In a preferred embodiment, an alarm being activated allows to pinpoint its source to one of the zones in the system. Thus, in each zone the sensors are connected together.

Each group of sensors 4 are preferably connected on a common cable at the required intervals therebetween, with connectors 72 at both ends of the cable to connect to others such groups.

A sensors group thus includes a cable with sensors and connectors, preferably assembled at the factory into a reliable, hermetically sealed unit. When installing the fence, each sensor 4 is attached to a fence segment and the integral cable already connects the sensors; groups of sensors are connected by cables.

Programming may be required (i.e. by setting wires or jumpers) so that each zone corresponds to a different, predefined line. These may be implemented in the SLT units 71 and/or in the cable/sensor units themselyes.

Thus, using multi-wire cables and multi-pin connectors with each group wired so as to be connected to a different pin in the connector and with unique marking thereon, the system is easily assembled in a short time, whilst transferring the separate signals for each zone among different zones.

FIG. 13 illustrates vibration sensors 4 for two zones 73, Z-1 and Z-2 in this embodiment, with Sensor Line Terminator (SLT) 71 units at both ends of each zone, and a multi-pin connector pair 72 for connecting groups of sensors.

FIG. 14 details a multi-zone electronic system, with a Signal Processing Unit (SPU) 75 being connected to a plurality of zones 73—eight zones in this embodiment, Z-1 to Z-8. The SPU may include filter and protection means as required for the electrical signals from the vibration sensors there.

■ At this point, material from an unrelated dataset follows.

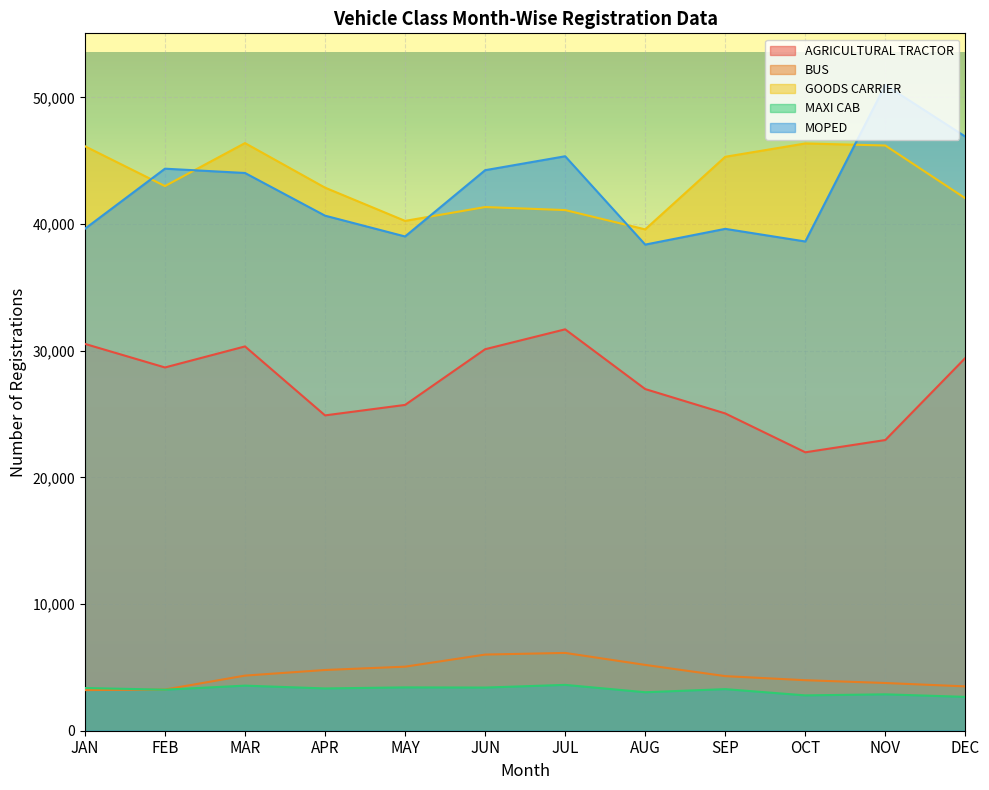

Read the GOODS CARRIER value at DEC.

42032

The Signal Processing Unit (SPU) 75 may be connected to a Personal Computer (PC) 76 for signal processing and alarm detection when certain predefined conditions are met.

A plurality of SPU units 75 may be connected to each other in a chain, to further expand the system in a modular structure, as deemed necessary. A large number of units 75 may be thus linked together (practically to an unlimited number), to support fences for large area facilities.

Programming may be required (i.e. by setting wires or jumpers) so that each zone corresponds to a different, predefined line. These may be implemented in the SPU units 74.

The units 74 may be pre-programmed at the factory with corresponding external markings to aid in their assembly, so practically no programming is required in the field. This embodiment is preferable, to prevent human errors and strive to achieve a fool-proof system, easy to install in a short time.

FIG. 15 details an enhanced electronic system, including a plurality of zones with Sensor Line Terminator (SLT) 71 between them. SLT units 71 may be connected to a Signal Processing Unit (SPU) 75 for signal processing of the sensors signals.

Preferably, the system may include a weather compensation unit, to adapt to various weather states and to reduce the false alarm rate, even in adverse weather. The weather compensation unit may include a wind strength sensor using for example a windmill sensor 753 with F/V converter. An adverse weather sensor 753—rain, hail, etc. may also be included.

The system's operation is such as to raise the threshold for activating an alarm, or to even disable sensors in one or more sectors, where adverse weather is detected. The algorithms for setting an adaptive alarm threshold may take into account the actual measure of sensors activation as a function of the weather state, based on past experience.

The system may further include a power source 764 for supplying electrical energy to the system, an alarm panel 762 for activating the system and displaying the state of each zone and the location of alarms being activated, together with optional additional information.

The dialer means 763 may be used to dial to a remote location, such as an alarm center, and to communicate alarm-related information to that center.

It will be recognized that the foregoing is but one example of a system and method within the scope of the present invention and that various modifications will occur to those skilled in the art upon reading the disclosure set forth hereinbefore.